### Description of the task
Find the line holding "Essendo montate su" in the entries below. Give it again exactly, along with every line after it up to and including the line holding "non compesso, in caso di alluvione.".

(Records from a collection)
■ ■ ■ ■ ■
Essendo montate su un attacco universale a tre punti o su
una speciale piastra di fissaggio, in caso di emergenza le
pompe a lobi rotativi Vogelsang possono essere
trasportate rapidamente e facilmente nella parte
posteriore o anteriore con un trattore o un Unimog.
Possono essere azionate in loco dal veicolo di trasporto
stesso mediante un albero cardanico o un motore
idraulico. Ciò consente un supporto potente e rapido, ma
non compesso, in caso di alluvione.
■ ■ ■ ■ ■
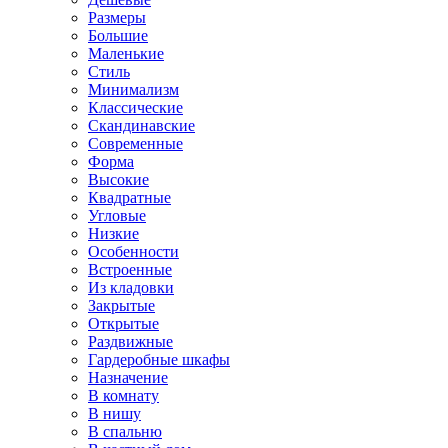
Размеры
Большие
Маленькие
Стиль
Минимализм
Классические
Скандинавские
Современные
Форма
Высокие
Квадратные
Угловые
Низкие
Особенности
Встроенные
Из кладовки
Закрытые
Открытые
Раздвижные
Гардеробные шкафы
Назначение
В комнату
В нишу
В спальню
■ ■ ■ ■ ■
### Answer to this problem
Essendo montate su un attacco universale a tre punti o su
una speciale piastra di fissaggio, in caso di emergenza le
pompe a lobi rotativi Vogelsang possono essere
trasportate rapidamente e facilmente nella parte
posteriore o anteriore con un trattore o un Unimog.
Possono essere azionate in loco dal veicolo di trasporto
stesso mediante un albero cardanico o un motore
idraulico. Ciò consente un supporto potente e rapido, ma
non compesso, in caso di alluvione.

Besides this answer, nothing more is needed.